Status
Paper E is a scaffold companion to Paper A. The Phase 1 reference
implementation (calibration-free GRC projection in numpy) is functional
and ships in scripts/grc_distill.py. Phase 2 (LoRA-residual
fit on Q/K/V against teacher logit MSE) requires a torch + GPU runtime
and is not yet end-to-end. Phase 3 (re-quantise and ship a single GGUF)
delegates to llama.cpp.
Hardware target
- Phase 1: any x86_64 host with Python 3.11+ and 16 GB RAM. CPU only. Runs in 60-120 s for an 8B model.
- Phase 2: 1x A100/L40S/H100 with 24 GB VRAM and PyTorch 2.4. Estimated wall clock for 500 steps at LoRA r=8: 30-60 min on A100.
- Phase 3: same host as Phase 2, plus a working
llama.cppbuild with thequantizetool.
Quick start (Phase 1, CPU-only)
# 1. From the repo root
python -m venv .venv
.venv\Scripts\activate
pip install numpy
# 2. Run the calibration-free reference (k=1024, no sink-channel)

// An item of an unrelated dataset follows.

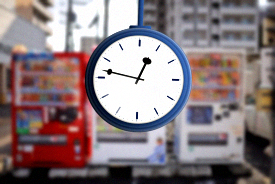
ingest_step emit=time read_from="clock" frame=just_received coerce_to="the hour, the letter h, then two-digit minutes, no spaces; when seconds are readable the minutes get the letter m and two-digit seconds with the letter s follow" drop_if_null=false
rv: 12h47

python scripts/grc_distill.py \
--model models/Llama-3.1-8B-Instruct-Q4_K_M.gguf \
--rank 1024 \
--out distill_out/
# 3. Inspect the manifest
type distill_out\distill_manifest.json
Phase 2 (GPU, calibration-permitted)
# Requires PyTorch + transformers; runs on EC2 A100/L40S
python scripts/grc_distill.py \
--model models/Llama-3.1-8B-Instruct-Q4_K_M.gguf \
--rank 1024 \
--distill \
--corpus calibration/wikitext_calib_2k.txt \
--lora-rank 8 \
--steps 500 \
--device cuda \
--out distill_out/
Expected outputs
distill_out/distill_manifest.json: configuration record + stage marker (scaffold,calibration_free, ordistill_requested).- Pending (Phase 2): per-layer LoRA residual weights and a final perplexity delta against the un-distilled GRC k=1024 baseline. Expected: closure of approximately half of the 61.4% PPL gap, hitting roughly +30% over the uncompressed baseline at unchanged decode throughput.
Caveats
- The empirical Phase-2 results in Paper E are explicitly listed as Pending until the EC2 A100 runner is functional.
- The Wikitext-2 calibration corpus citation in the paper triggers a pandoc warning; this is a known harmless reference issue and does not affect the rendered PDF or HTML.